A trend is appearing. Let’s be honest, when a promotional outfit gets hold of a young talent who is expected to achieve success in the sport, padding their record in the early stages of their professional careers is seen as the norm. Matchroom Boxing - with pressure to fill their PPV model and NXT GEN shows - are no stranger to this tactical approach, however, Okolie seems to be breaking the mould.
This week saw the announcement that Okolie will now be fighting for the British cruiserweight title in just his tenth fight. On the undercard to Anthony Joshua’s world heavyweight title defence against Alexander Povetkin on 22 Sept., Okolie will have the chance to showcase his talents in front of close to 80,000 fans at Wembley Stadium. With undercard run outs at the likes of Bramall Lane Stadium as well as the Principality Stadium in Cardiff, this won’t be a daunting prospect for Okolie; however, in a fight that is expected to be chief support it is clear he will have his biggest crowd watching to date - by some distance.

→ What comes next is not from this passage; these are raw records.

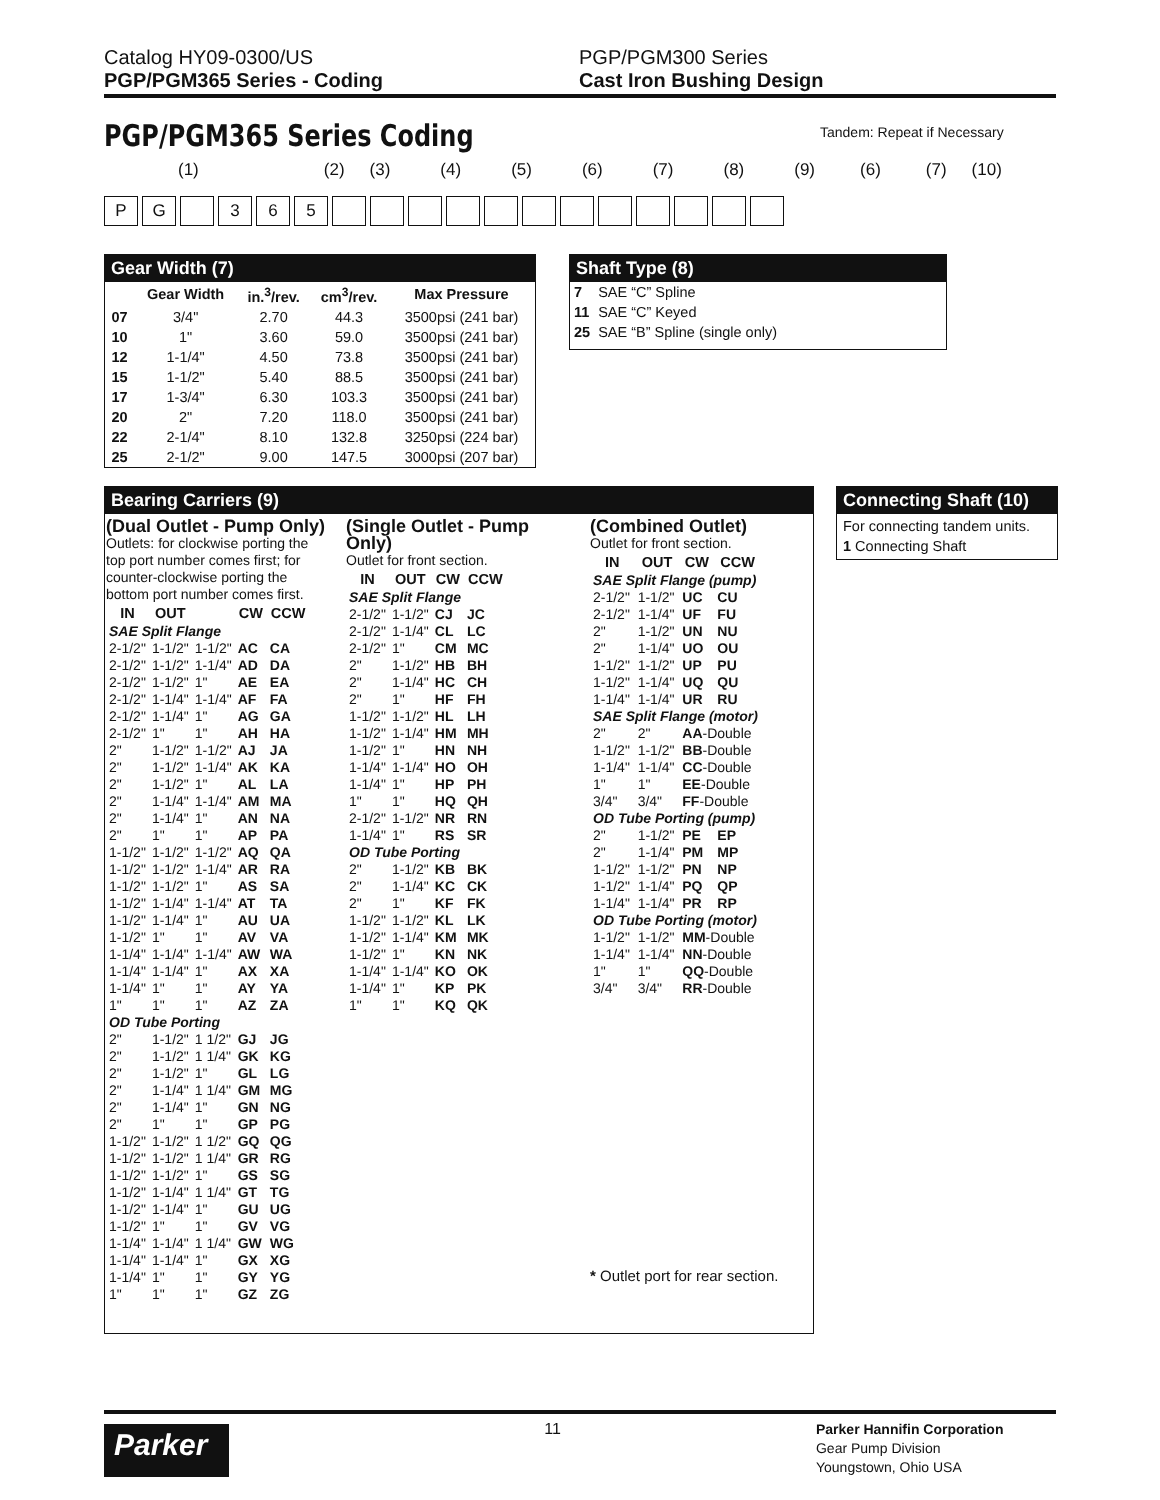Catalog HY09-0300/US
PGP/PGM365 Series - Coding
PGP/PGM300 Series
Cast Iron Bushing Design
PGP/PGM365 Series Coding Tandem: Repeat if Necessary
(1) (2) (3) (4) (5) (6) (7) (8) (9) (6) (7) (10)
PG 365
Gear Width (7)
| | Gear Width | in.<sup>3</sup>/rev. | cm<sup>3</sup>/rev. | Max Pressure |
| --- | --- | --- | --- | --- |
| 07 | 3/4" | 2.70 | 44.3 | 3500psi (241 bar) |
| 10 | 1" | 3.60 | 59.0 | 3500psi (241 bar) |
| 12 | 1-1/4" | 4.50 | 73.8 | 3500psi (241 bar) |
| 15 | 1-1/2" | 5.40 | 88.5 | 3500psi (241 bar) |
| 17 | 1-3/4" | 6.30 | 103.3 | 3500psi (241 bar) |
| 20 | 2" | 7.20 | 118.0 | 3500psi (241 bar) |
| 22 | 2-1/4" | 8.10 | 132.8 | 3250psi (224 bar) |
| 25 | 2-1/2" | 9.00 | 147.5 | 3000psi (207 bar) |
Shaft Type (8)
| 7 | SAE “C” Spline |
| 11 | SAE “C” Keyed |
| 25 | SAE “B” Spline (single only) |
Bearing Carriers (9)
(Dual Outlet - Pump Only)
Outlets: for clockwise porting the top port number comes first; for counter-clockwise porting the bottom port number comes first.
| IN | OUT | | CW | CCW |
| --- | --- | --- | --- | --- |
| SAE Split Flange | | | | |
| 2-1/2" | 1-1/2" | 1-1/2" | AC | CA |
| 2-1/2" | 1-1/2" | 1-1/4" | AD | DA |
| 2-1/2" | 1-1/2" | 1" | AE | EA |
| 2-1/2" | 1-1/4" | 1-1/4" | AF | FA |
| 2-1/2" | 1-1/4" | 1" | AG | GA |
| 2-1/2" | 1" | 1" | AH | HA |
| 2" | 1-1/2" | 1-1/2" | AJ | JA |
| 2" | 1-1/2" | 1-1/4" | AK | KA |
| 2" | 1-1/2" | 1" | AL | LA |
| 2" | 1-1/4" | 1-1/4" | AM | MA |
| 2" | 1-1/4" | 1" | AN | NA |
| 2" | 1" | 1" | AP | PA |
| 1-1/2" | 1-1/2" | 1-1/2" | AQ | QA |
| 1-1/2" | 1-1/2" | 1-1/4" | AR | RA |
| 1-1/2" | 1-1/2" | 1" | AS | SA |
| 1-1/2" | 1-1/4" | 1-1/4" | AT | TA |
| 1-1/2" | 1-1/4" | 1" | AU | UA |
| 1-1/2" | 1" | 1" | AV | VA |
| 1-1/4" | 1-1/4" | 1-1/4" | AW | WA |
| 1-1/4" | 1-1/4" | 1" | AX | XA |
| 1-1/4" | 1" | 1" | AY | YA |
| 1" | 1" | 1" | AZ | ZA |
| OD Tube Porting | | | | |
| 2" | 1-1/2" | 1 1/2" | GJ | JG |
| 2" | 1-1/2" | 1 1/4" | GK | KG |
| 2" | 1-1/2" | 1" | GL | LG |
| 2" | 1-1/4" | 1 1/4" | GM | MG |
| 2" | 1-1/4" | 1" | GN | NG |
| 2" | 1" | 1" | GP | PG |
| 1-1/2" | 1-1/2" | 1 1/2" | GQ | QG |
| 1-1/2" | 1-1/2" | 1 1/4" | GR | RG |
| 1-1/2" | 1-1/2" | 1" | GS | SG |
| 1-1/2" | 1-1/4" | 1 1/4" | GT | TG |
| 1-1/2" | 1-1/4" | 1" | GU | UG |
| 1-1/2" | 1" | 1" | GV | VG |
| 1-1/4" | 1-1/4" | 1 1/4" | GW | WG |
| 1-1/4" | 1-1/4" | 1" | GX | XG |
| 1-1/4" | 1" | 1" | GY | YG |
| 1" | 1" | 1" | GZ | ZG |
(Single Outlet - Pump Only)
Outlet for front section.
| IN | OUT | CW | CCW |
| --- | --- | --- | --- |
| SAE Split Flange | | | |
| 2-1/2" | 1-1/2" | CJ | JC |
| 2-1/2" | 1-1/4" | CL | LC |
| 2-1/2" | 1" | CM | MC |
| 2" | 1-1/2" | HB | BH |
| 2" | 1-1/4" | HC | CH |
| 2" | 1" | HF | FH |
| 1-1/2" | 1-1/2" | HL | LH |
| 1-1/2" | 1-1/4" | HM | MH |
| 1-1/2" | 1" | HN | NH |
| 1-1/4" | 1-1/4" | HO | OH |
| 1-1/4" | 1" | HP | PH |
| 1" | 1" | HQ | QH |
| 2-1/2" | 1-1/2" | NR | RN |
| 1-1/4" | 1" | RS | SR |
| OD Tube Porting | | | |
| 2" | 1-1/2" | KB | BK |
| 2" | 1-1/4" | KC | CK |
| 2" | 1" | KF | FK |
| 1-1/2" | 1-1/2" | KL | LK |
| 1-1/2" | 1-1/4" | KM | MK |
| 1-1/2" | 1" | KN | NK |
| 1-1/4" | 1-1/4" | KO | OK |
| 1-1/4" | 1" | KP | PK |
| 1" | 1" | KQ | QK |
(Combined Outlet)
Outlet for front section.
| IN | OUT | CW | CCW |
| --- | --- | --- | --- |
| SAE Split Flange (pump) | | | |
| 2-1/2" | 1-1/2" | UC | CU |
| 2-1/2" | 1-1/4" | UF | FU |
| 2" | 1-1/2" | UN | NU |
| 2" | 1-1/4" | UO | OU |
| 1-1/2" | 1-1/2" | UP | PU |
| 1-1/2" | 1-1/4" | UQ | QU |
| 1-1/4" | 1-1/4" | UR | RU |
| SAE Split Flange (motor) | | | |
| 2" | 2" | AA -Double | |
| 1-1/2" | 1-1/2" | BB -Double | |
| 1-1/4" | 1-1/4" | CC -Double | |
| 1" | 1" | EE -Double | |
| 3/4" | 3/4" | FF -Double | |
| OD Tube Porting (pump) | | | |
| 2" | 1-1/2" | PE | EP |
| 2" | 1-1/4" | PM | MP |
| 1-1/2" | 1-1/2" | PN | NP |
| 1-1/2" | 1-1/4" | PQ | QP |
| 1-1/4" | 1-1/4" | PR | RP |
| OD Tube Porting (motor) | | | |
| 1-1/2" | 1-1/2" | MM -Double | |
| 1-1/4" | 1-1/4" | NN -Double | |
| 1" | 1" | QQ -Double | |
| 3/4" | 3/4" | RR -Double | |
* Outlet port for rear section.
Connecting Shaft (10)
For connecting tandem units.
1 Connecting Shaft
Parker
11
Parker Hannifin Corporation
Gear Pump Division
Youngstown, Ohio USA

This is another huge step up. Matty Askin (23-3-1) is no pushover in the 200-pound domestic division. A hot streak of form has seen the 29-year-old get wins over Simon Barclay, Tommy McCarthy, Craig Kennedy and Stephen Simmons in the last two years, with only Simmons having suffered defeat prior to their contest.
So let’s put this into context. A win for Okolie will see him claim a version of the British title quicker than any of Britain’s current world champions (Anthony Joshua, George Groves, Billy Joe Saunders, Josh Warrington, Ryan Burnett, Rocky Fielding and Kal Yafai), with ‘The Sauce’ looking to progress quickly beyond this possible feat.
”I’ve won the commonwealth, I’m going to win the British, then the European, and then we go world”, Okolie told Sky Sports. The blueprint is there for the 25-year-old, however, this isn’t to say that challenger is overlooking his opponent on 22 Sept.
In a dangerous fight involving two cruisers who can bang, the risk is plain to see for both fighters regarding their respective careers. Neither needed to take this fight and in an age where prospects are protected at any and every stage of their young careers, credit has to be given to Lawrence as well as, begrudgingly, Eddie Hearn for not stepping in the way of this meeting.
Under the tutelage of Anthony Joshua, Okolie is making all the right noises in his pursuit of titles. Targeting a world crown by 2020 may have seemed a little rash this time last year, however, it’s clear that Lawrence wants to test himself against the best, and reap the rewards in quick fashion. Oleksandr Usyk will find it impossible to keep hold of all four of his world titles for the remainder of 2018; fragmented world titles often throw up some unlikely contests for vacant straps...
There is much to be admired of a fighter who is quick to step through the ranks. The overprotected ‘0s’ of fighters can stagnate the sport; after all, records are for DJs.